I think most artists feel that way a lot of the time.
Don't do aimless practice. I mean, it's one thing to say it, one thing to actually do it, and aimless practise is better than no practise at all (although sometimes you might go on for long stretches of not picking up a pencil and then when you do, you're magically better) but if you can, set schedule and work on your weaknesses from the ground up. Anatomy and human posing never ends, really, no matter how good you might think you are at any given time. Draw from reference a lot. Don't trace, rather stylize and reinterpret. Draw buildings, everyday objects, this will help you stop thinking the world in terms of naive symbols (a human face isn't just 'eye' 'eye' 'nose' 'mouth') and more as the complex constructions of volumes (blah, I can't express this) they are.
As for pixel-art specific, as it was said, study good art you like from games or demoscene, but don' get obsessed with understanding why they do as they do. Don't try to 'do the things I do'. I'm not sure what I do, if someone pressed me to explain, I could give half-assed theories behind shit, but in the end I 'do' what I do, and after the fact, I rationalize it. How we work is the product of very interactive holistic constructs, everything interfaces with everything. Artists do as they do not because of pixel art reasons, but because of a design aesthetic that's well beyond the specific pixel art method. You might learn antialias and dithering and whatever, but the big battle will always be construction and content, and that doesn't have to do with the art medium, but how ripe your aesthetic is in your head. To get there (or on the way to there) actively soak up images. Reality, art, imagination. Be very aware as much of the time as you can. Look at a tree on the way home. Look at it from different angles, see how light works on the different surfaces. Try to soak in the resonance. Go home and draw it.
I am telling you all this, and I don't consider myself very strong on any respect. I'm not trying to preach as if I'm good. I feel most of what I said works to degrees for most artists, struggling or accomplished.

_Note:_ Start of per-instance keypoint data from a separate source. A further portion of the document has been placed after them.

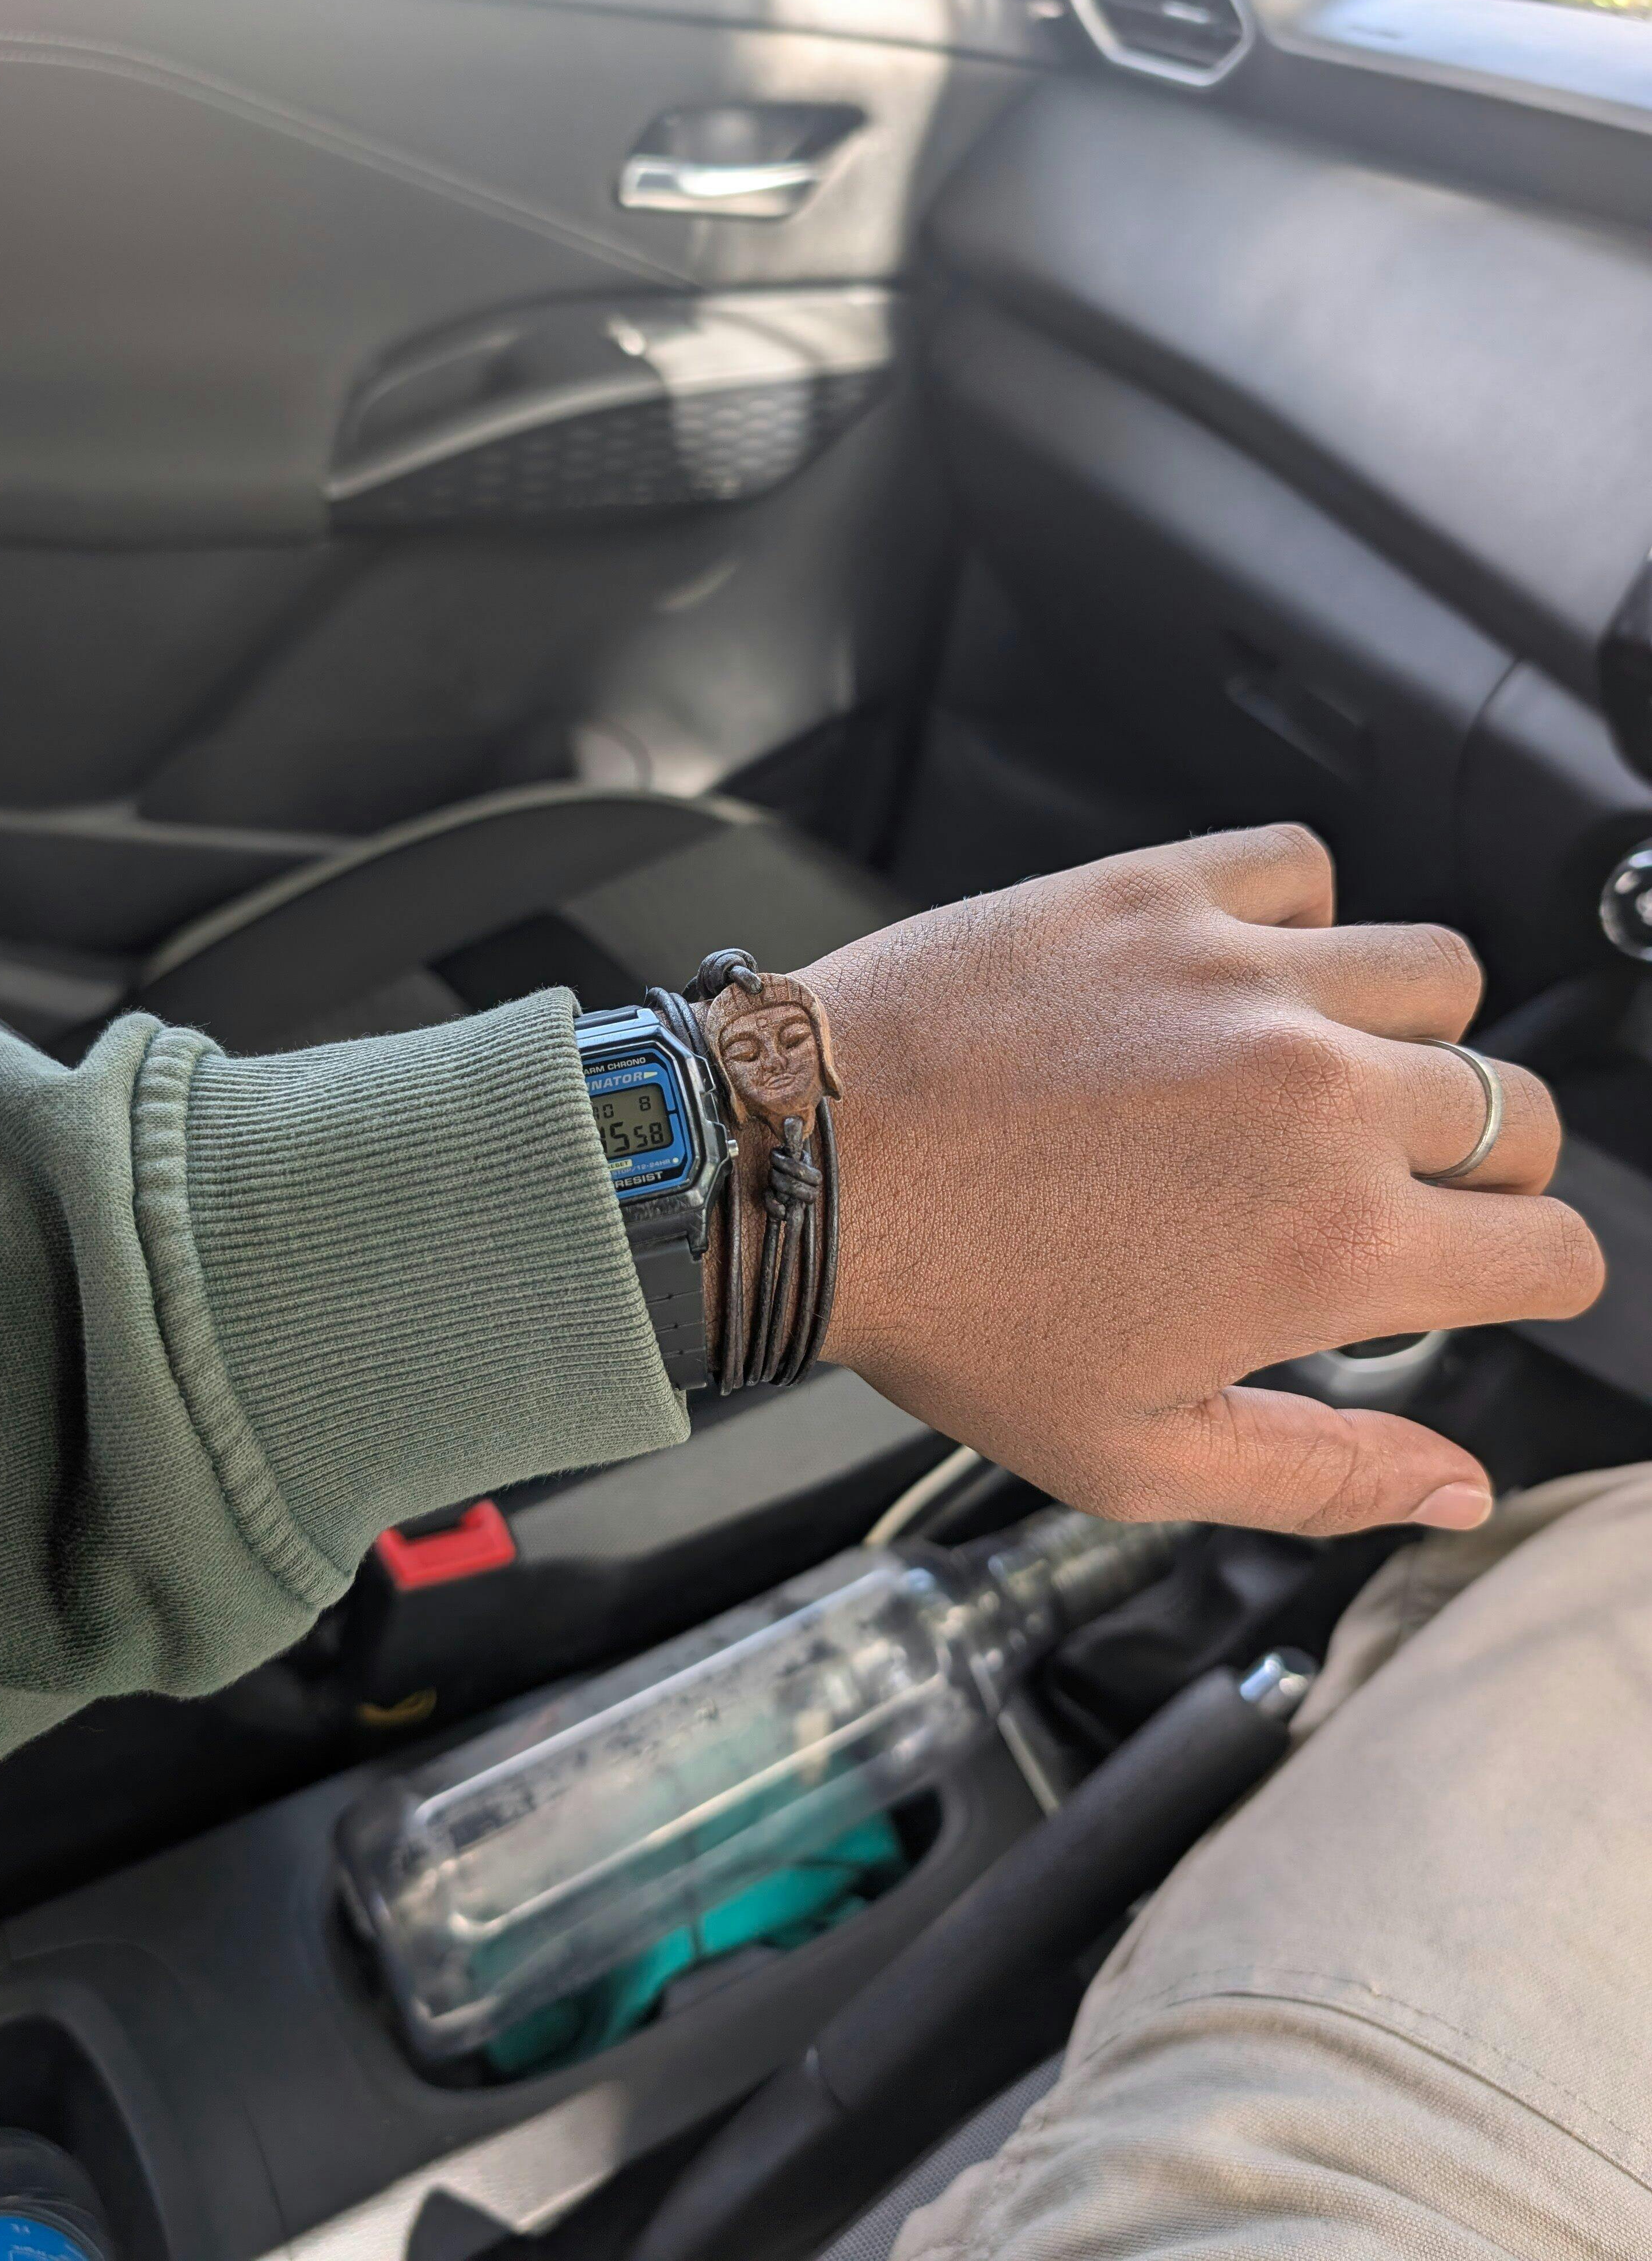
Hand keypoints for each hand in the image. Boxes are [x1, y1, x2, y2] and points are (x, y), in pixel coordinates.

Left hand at [805, 825, 1602, 1536]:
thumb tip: (1458, 1486)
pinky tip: (1238, 980)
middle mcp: (1315, 1095)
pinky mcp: (1160, 895)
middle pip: (1516, 1112)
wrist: (803, 1174)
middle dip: (1477, 1167)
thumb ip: (1322, 1477)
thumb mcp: (1133, 1456)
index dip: (1531, 1275)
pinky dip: (1297, 916)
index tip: (1478, 1271)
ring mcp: (1243, 978)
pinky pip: (1305, 868)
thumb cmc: (950, 1318)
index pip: (1551, 1249)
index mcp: (1328, 1245)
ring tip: (1318, 1075)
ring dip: (1407, 1034)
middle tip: (1381, 1189)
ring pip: (1438, 975)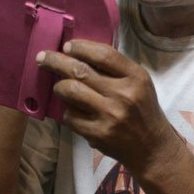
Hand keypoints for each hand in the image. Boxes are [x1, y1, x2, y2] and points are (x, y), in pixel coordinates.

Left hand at [38, 39, 178, 171]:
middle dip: (56, 61)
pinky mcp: (98, 134)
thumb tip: (79, 53)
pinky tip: (72, 110)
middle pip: (80, 70)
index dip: (81, 47)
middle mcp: (123, 94)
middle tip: (42, 57)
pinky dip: (67, 111)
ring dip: (59, 86)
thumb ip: (115, 69)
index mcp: (136, 77)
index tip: (67, 46)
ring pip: (71, 91)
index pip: (103, 54)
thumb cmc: (142, 110)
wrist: (151, 147)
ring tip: (59, 86)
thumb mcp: (139, 84)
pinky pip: (70, 116)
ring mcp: (110, 115)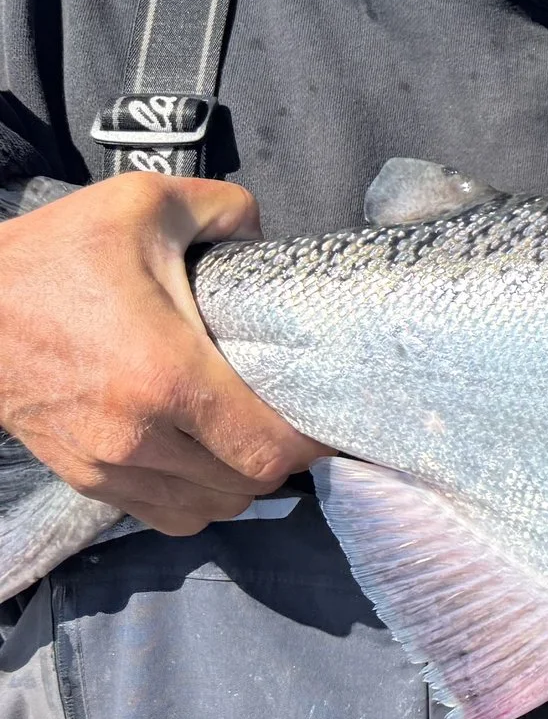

And if I'm allowed to say a final thing: there's no shortcuts. Don't hide behind an immature 'style', never rip art, never try to get good for the social benefits only. I'm sure we all do, but there should be something else driving, ultimately, some sort of feeling of accomplishment when there's expression going on. You should be the one to always challenge the trappings of your 'style'. Don't become warped-anatomy-dude-who-always-draws-the-same-character and don't become my-only-desire-in-life-is-to-do-fighter-sprites-like-KOF-guy and don't become lol-I-am-breaking-down-barriers-with-my-abstract-half-finished-art-guy either.